Zuğar: Şam'ın kıble tarafında bir şehrin ismidir. Ayn-i Zuğar da orada bulunan bir pınardır.

 

Beysan: Suriye'de bir şehrin ismidir.

 

Taybe: Medine'nin adıdır. Diğer bir adı da Tabe'dir.

 

Deccal, Zuğar pınarı, Amman ile Beysan arasındaki hurma bahçeleri ve Taberiyye gölünün durumlarını sormuştur. Bu sorulara verilen cevab karşısında Deccal'ın söylediği sözler müellifimizin rivayetinde yoktur. Müslim'in rivayetine göre bu cevablar verilince Deccal, Beysan hurmalığının meyve vermemesi ve Taberiyye gölünün suyunun tamamen çekilme ve tükenme zamanının yaklaştığını söylemiştir.

 

Resul-i Ekrem (s.a.v.)'in Deccal ile ilgili bu habere sevinmesinin sebebi hadiste belirtildiği gibi; Medine'nin Deccal'ın şerrinden korunmasının Deccal tarafından da itiraf edilmesidir. Yoksa zaten bu mübarek belde'nin kıyamete dek Allah tarafından korunacağını Nebi (s.a.v.) biliyordu ve bu durumu sahabilere bildirmişti. Temim-i Dari ve yakınlarının anlattığı haber de O'nu sevindirmiştir.

 

Nevevi: Bu hadis, Temim-i Dari'nin faziletine de delalet eder. Ayrıca; üstün ast'tan, tabi olunan zatın kendisine tabi olan kimseden rivayette bulunmasının meşruluğuna da delalet eder, demiştir.

 

Şu noktayı da belirteyim: Müellifimizin rivayetine göre Deccal ile ilgili haberi Resul-i Ekrem (s.a.v.)'e arz eden zat Temim-i Dari'dir.

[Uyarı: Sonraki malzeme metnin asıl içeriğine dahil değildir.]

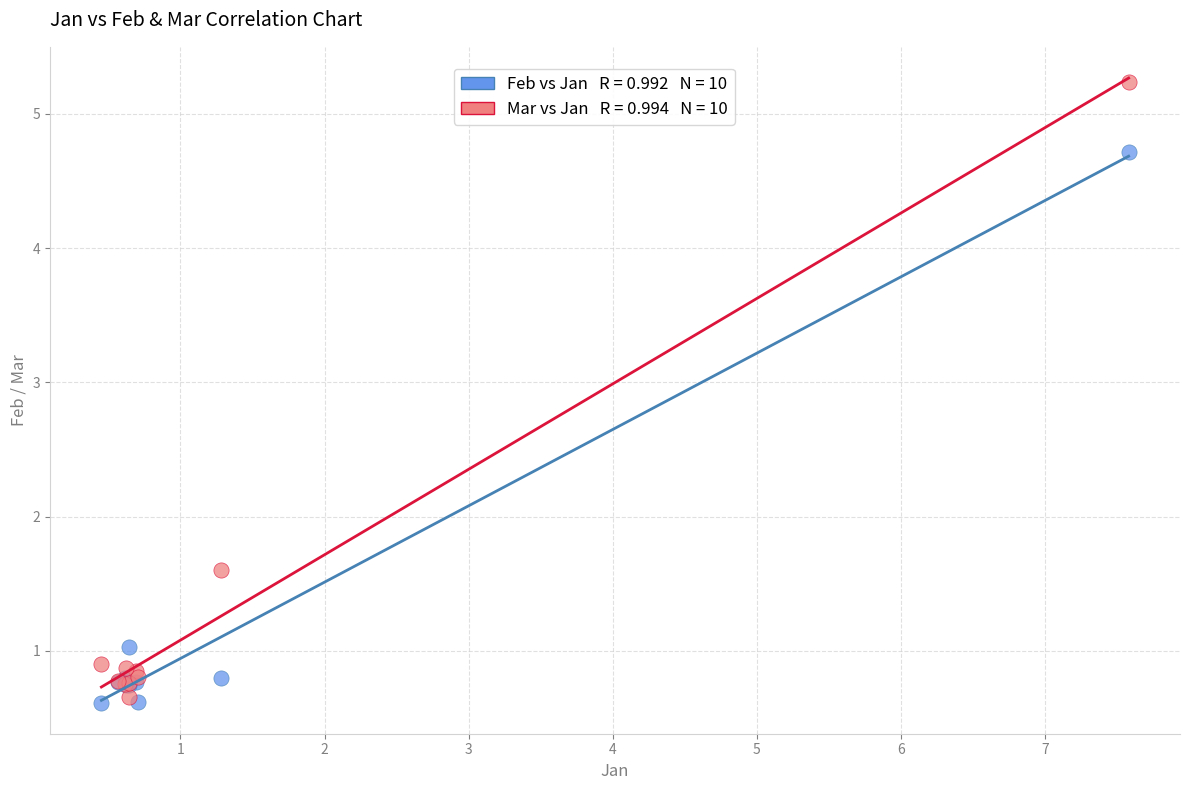

Across all series, what Y value is closest to 2?

1.6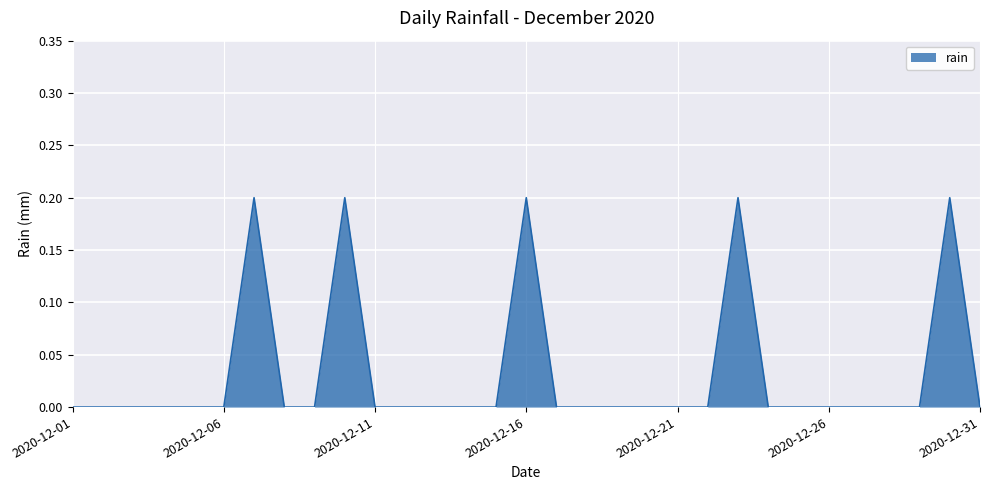

How many lines are shown in the chart?

1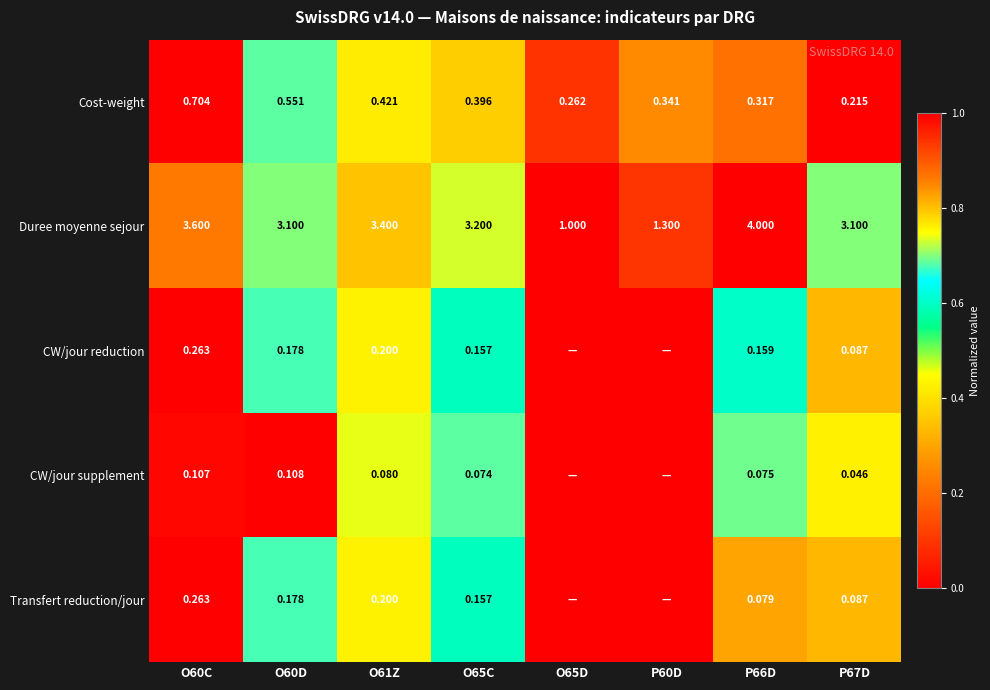

Between O60D and O65C, which series saw the biggest shift?

Cost-weight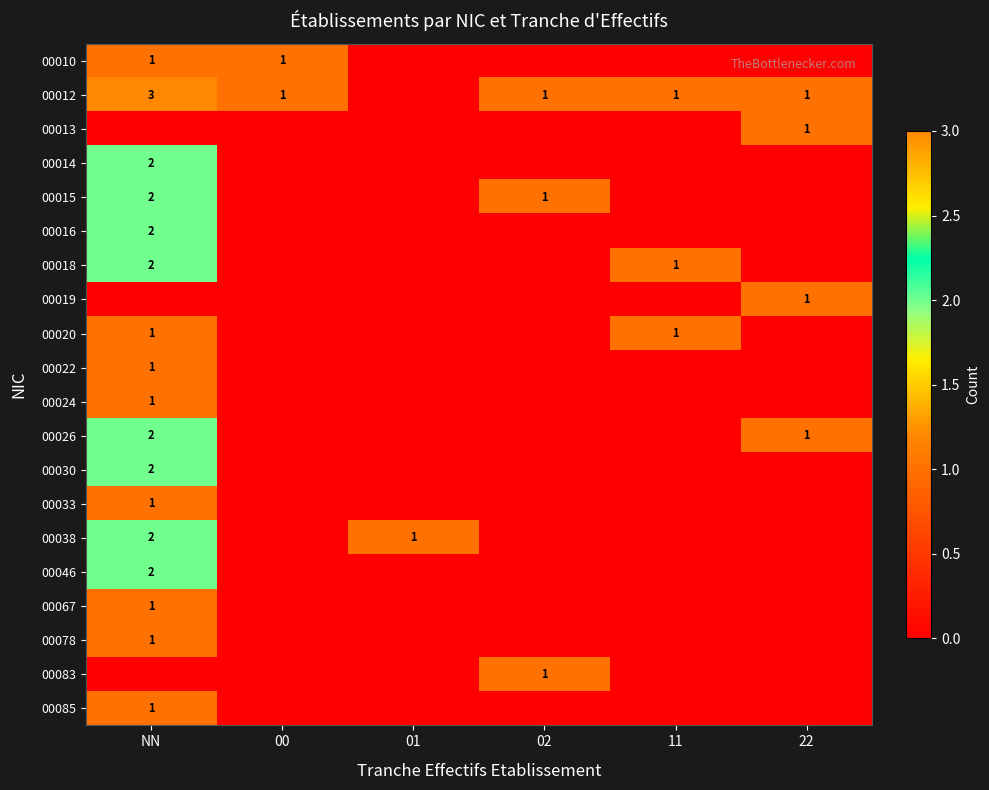

Which series has the largest total across all categories?

00012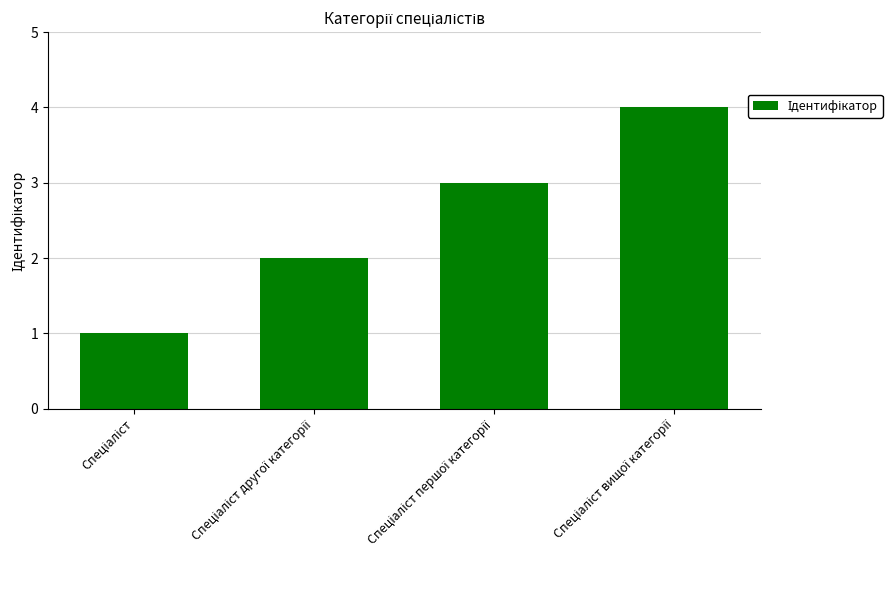

Reading left to right, transcribe all the data shown in this chart.

1	2	3	4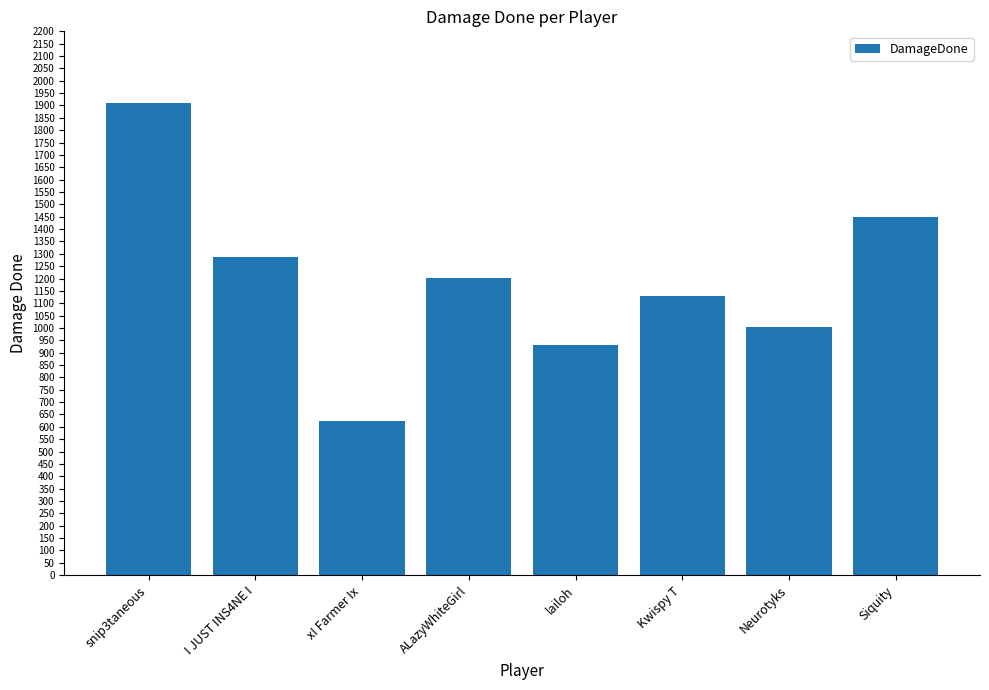

What is the minimum value shown in the chart?

624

Ancak buna ait cümleleri takip eden bir cümlede Temim-i Dari'nin bir amcası oğlu bu haberi arz ettiği ifade edilmektedir. Muhtemelen Temim-i Dari ile amcası oğlu bu haberi birlikte arz etmişlerdir. Şöyle de olabilir: Temim-i Dari (r.a.) bu haberi amcası oğlundan naklen bildirmiştir.

 

Müslim'in bir rivayetine göre bu haberi Nebi (s.a.v.)'e arz eden Temim-i Dari (r.a.)'dır ve o bizzat bu yolculukta bulunmuştur. Müslim'in diğer bir rivayetinde ise .. Temim-i Dari'nin amcası oğulları deniz seyahatında bulunmuşlar ..... ifadesi kullanılmıştır. Müslim'in bir başka rivayetinde .. Temim-i Dari, kendi kavminden bir gurubun deniz seyahatinde bulunduklarını Nebi (s.a.v.)'e arz ederek bu olayı anlattığı biçimindedir.

Bu rivayetler olayın Temim-i Dari (r.a.) tarafından Peygamber (s.a.v.)'e arz edildiğine delalet eder.